Dataset entries:
——————————
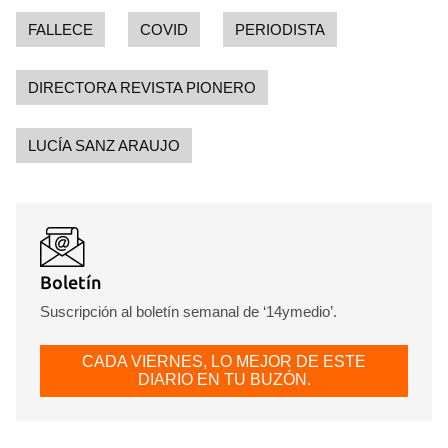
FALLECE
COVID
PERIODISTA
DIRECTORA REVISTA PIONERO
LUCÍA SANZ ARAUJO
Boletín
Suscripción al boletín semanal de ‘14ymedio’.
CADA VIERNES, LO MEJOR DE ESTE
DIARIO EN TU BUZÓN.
——————————
How to complete this task:
Only the text of the material belongs in your copy, which must match the original exactly.

Exercise output:
FALLECE
COVID
PERIODISTA
DIRECTORA REVISTA PIONERO
LUCÍA SANZ ARAUJO
Boletín
Suscripción al boletín semanal de ‘14ymedio’.
CADA VIERNES, LO MEJOR DE ESTE
DIARIO EN TU BUZÓN.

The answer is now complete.